Object presence transitions:
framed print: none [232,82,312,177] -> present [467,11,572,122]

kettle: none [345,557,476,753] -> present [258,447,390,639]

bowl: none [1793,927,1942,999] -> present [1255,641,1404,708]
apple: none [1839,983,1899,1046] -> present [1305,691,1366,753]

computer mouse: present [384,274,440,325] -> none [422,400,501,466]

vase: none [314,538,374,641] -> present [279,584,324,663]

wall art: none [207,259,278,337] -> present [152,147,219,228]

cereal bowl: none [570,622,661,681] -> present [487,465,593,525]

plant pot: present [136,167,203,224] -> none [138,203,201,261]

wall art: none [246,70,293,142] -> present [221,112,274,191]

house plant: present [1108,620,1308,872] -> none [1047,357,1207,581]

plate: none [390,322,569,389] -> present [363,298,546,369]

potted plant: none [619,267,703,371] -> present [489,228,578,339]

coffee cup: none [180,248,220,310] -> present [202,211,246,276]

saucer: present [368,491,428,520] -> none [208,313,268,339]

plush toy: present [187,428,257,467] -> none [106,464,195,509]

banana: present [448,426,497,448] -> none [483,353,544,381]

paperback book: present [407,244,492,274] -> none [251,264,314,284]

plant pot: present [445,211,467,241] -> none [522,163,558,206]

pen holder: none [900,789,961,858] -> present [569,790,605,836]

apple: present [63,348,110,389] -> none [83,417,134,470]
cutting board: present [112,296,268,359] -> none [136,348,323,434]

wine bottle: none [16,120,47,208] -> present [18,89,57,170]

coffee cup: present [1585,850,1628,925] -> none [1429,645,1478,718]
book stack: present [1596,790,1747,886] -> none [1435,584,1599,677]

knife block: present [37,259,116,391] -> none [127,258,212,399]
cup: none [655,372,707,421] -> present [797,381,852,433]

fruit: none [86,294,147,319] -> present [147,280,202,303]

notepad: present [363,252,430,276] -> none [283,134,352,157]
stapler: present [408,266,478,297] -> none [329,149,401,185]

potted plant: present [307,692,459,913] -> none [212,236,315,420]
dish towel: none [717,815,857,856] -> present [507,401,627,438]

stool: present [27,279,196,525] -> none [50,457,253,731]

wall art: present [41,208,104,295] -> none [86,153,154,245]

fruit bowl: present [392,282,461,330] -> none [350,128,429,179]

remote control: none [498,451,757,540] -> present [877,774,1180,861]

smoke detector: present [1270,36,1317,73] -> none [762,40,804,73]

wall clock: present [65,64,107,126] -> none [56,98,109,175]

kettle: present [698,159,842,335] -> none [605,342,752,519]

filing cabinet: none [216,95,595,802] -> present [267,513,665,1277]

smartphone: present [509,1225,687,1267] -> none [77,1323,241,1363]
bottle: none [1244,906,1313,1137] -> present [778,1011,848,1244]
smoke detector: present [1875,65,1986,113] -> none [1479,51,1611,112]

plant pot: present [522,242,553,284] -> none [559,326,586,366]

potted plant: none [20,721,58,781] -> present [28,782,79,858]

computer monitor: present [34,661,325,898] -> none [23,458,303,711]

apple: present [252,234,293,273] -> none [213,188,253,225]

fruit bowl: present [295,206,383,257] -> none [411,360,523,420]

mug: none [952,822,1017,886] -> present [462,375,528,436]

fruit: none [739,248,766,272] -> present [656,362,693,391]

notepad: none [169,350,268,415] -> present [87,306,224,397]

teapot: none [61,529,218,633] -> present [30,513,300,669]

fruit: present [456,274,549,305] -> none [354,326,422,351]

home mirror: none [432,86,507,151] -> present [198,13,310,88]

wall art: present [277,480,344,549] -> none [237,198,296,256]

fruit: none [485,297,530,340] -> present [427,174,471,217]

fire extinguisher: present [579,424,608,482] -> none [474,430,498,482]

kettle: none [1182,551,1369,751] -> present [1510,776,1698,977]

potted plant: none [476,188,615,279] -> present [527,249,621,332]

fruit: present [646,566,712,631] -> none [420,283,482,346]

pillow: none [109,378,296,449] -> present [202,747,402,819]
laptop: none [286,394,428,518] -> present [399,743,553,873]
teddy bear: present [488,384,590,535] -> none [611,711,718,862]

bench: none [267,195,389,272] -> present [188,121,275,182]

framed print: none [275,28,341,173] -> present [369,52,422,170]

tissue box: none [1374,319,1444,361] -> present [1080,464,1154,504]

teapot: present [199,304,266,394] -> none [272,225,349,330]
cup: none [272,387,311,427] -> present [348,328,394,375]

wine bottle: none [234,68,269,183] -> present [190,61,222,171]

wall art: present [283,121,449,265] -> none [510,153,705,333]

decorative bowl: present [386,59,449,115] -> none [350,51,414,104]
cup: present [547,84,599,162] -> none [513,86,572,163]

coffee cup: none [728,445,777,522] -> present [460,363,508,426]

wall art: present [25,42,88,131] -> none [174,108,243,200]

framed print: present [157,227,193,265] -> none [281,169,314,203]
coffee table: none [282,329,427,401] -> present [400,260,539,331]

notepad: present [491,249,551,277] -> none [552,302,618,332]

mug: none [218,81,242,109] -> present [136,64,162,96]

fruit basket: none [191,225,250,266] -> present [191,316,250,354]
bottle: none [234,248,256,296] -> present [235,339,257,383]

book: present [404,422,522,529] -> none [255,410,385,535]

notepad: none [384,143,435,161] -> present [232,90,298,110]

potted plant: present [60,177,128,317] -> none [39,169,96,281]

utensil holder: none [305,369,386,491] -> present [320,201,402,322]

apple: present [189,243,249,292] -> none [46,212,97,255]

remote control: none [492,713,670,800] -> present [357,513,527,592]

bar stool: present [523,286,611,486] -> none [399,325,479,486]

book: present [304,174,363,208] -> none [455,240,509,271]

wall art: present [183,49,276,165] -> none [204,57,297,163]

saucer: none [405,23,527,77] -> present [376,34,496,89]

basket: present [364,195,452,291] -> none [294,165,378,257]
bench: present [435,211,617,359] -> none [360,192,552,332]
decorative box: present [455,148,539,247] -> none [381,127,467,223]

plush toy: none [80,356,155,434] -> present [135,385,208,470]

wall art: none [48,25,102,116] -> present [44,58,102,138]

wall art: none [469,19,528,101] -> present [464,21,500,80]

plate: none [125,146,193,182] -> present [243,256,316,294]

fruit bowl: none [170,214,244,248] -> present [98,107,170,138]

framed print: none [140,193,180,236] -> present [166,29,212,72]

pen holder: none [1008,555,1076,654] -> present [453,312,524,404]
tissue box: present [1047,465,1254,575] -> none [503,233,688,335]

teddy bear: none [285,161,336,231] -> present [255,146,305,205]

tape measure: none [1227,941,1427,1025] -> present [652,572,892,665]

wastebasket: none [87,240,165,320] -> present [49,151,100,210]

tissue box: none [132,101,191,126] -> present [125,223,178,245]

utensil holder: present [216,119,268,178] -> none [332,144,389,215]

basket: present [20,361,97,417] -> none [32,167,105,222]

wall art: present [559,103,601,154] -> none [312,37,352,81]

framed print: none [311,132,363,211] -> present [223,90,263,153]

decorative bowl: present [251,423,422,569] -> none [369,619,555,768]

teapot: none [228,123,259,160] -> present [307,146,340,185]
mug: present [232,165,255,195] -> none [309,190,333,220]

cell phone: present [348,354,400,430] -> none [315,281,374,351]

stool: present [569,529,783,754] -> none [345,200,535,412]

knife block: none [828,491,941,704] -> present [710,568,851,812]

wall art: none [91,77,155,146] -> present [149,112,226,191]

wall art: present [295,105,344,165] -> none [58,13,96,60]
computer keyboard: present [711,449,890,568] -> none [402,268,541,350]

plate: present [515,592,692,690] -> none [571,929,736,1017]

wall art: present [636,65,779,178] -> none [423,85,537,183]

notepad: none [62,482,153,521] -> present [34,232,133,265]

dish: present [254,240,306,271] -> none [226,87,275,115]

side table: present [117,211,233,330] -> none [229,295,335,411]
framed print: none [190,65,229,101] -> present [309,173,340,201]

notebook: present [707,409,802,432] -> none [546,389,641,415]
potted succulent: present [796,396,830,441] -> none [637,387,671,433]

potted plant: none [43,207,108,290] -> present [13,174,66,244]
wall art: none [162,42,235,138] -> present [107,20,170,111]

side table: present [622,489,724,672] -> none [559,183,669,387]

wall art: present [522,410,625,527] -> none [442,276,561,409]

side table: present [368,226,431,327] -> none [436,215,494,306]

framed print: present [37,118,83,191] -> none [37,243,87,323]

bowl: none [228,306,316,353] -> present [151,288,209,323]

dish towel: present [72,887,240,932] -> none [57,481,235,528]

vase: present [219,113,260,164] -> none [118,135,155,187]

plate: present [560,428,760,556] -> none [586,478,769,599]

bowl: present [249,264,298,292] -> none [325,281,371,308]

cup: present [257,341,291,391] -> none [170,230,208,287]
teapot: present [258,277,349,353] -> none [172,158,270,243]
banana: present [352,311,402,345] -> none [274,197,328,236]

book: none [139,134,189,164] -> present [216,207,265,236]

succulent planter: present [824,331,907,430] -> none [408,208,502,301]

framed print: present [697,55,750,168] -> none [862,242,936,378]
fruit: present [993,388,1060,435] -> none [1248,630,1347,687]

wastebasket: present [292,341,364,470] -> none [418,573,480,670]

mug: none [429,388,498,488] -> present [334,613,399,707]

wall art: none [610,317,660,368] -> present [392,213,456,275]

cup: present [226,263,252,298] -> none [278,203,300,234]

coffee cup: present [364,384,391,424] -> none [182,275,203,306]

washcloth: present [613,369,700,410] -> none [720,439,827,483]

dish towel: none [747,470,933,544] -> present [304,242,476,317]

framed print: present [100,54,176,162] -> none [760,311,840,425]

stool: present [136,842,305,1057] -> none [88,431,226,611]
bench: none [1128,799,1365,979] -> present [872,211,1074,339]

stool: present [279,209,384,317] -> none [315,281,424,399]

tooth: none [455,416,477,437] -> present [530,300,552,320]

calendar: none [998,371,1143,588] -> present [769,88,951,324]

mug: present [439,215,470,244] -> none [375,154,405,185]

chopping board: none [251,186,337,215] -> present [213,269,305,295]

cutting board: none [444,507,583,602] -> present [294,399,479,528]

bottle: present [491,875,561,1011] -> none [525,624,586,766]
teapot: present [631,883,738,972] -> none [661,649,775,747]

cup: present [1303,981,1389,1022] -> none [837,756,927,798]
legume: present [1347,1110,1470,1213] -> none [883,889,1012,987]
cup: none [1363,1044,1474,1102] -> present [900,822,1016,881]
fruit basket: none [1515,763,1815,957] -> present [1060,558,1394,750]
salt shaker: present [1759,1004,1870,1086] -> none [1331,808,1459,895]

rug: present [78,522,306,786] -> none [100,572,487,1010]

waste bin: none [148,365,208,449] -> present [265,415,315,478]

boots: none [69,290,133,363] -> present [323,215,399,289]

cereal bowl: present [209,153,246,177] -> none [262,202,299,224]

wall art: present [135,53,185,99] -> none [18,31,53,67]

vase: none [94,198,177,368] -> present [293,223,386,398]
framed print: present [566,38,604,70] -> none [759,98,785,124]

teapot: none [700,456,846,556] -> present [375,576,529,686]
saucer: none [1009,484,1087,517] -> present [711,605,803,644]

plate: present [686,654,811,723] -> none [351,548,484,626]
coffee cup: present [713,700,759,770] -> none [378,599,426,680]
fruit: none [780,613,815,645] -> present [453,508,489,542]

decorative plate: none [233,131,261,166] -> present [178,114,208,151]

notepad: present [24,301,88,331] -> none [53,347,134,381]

◆ **WHAT IS REQUIRED**
Beginning with the line that has "fruit: present [993,388,1060,435]" and ending with the line that has "bottle: present [491,875,561,1011]", set down the lines above exactly and include no others.

◆ **EXERCISE OUTPUT**
fruit: present [993,388,1060,435] -> none [1248,630,1347,687]

wastebasket: present [292,341,364,470] -> none [418,573,480,670]

mug: none [429,388,498,488] -> present [334,613,399,707]

wall art: none [610,317,660,368] -> present [392,213,456,275]

cup: present [226,263,252,298] -> none [278,203,300,234]

coffee cup: present [364,384,391,424] -> none [182,275,203,306]

washcloth: present [613,369,700,410] -> none [720,439,827,483]

dish towel: none [747,470,933,544] -> present [304,242,476,317]

framed print: present [100,54,176,162] -> none [760,311,840,425]

stool: present [136,842,305,1057] -> none [88,431,226,611]
bench: none [1128,799,1365,979] -> present [872,211,1074,339]

stool: present [279,209,384,317] -> none [315,281,424,399]

tooth: none [455,416,477,437] -> present [530,300,552,320]

calendar: none [998,371,1143,588] -> present [769,88,951,324]

mug: present [439,215,470,244] -> none [375,154,405,185]

chopping board: none [251,186,337,215] -> present [213,269,305,295]

cutting board: none [444,507,583,602] -> present [294,399,479,528]

bottle: present [491,875,561,1011] -> none [525,624,586,766]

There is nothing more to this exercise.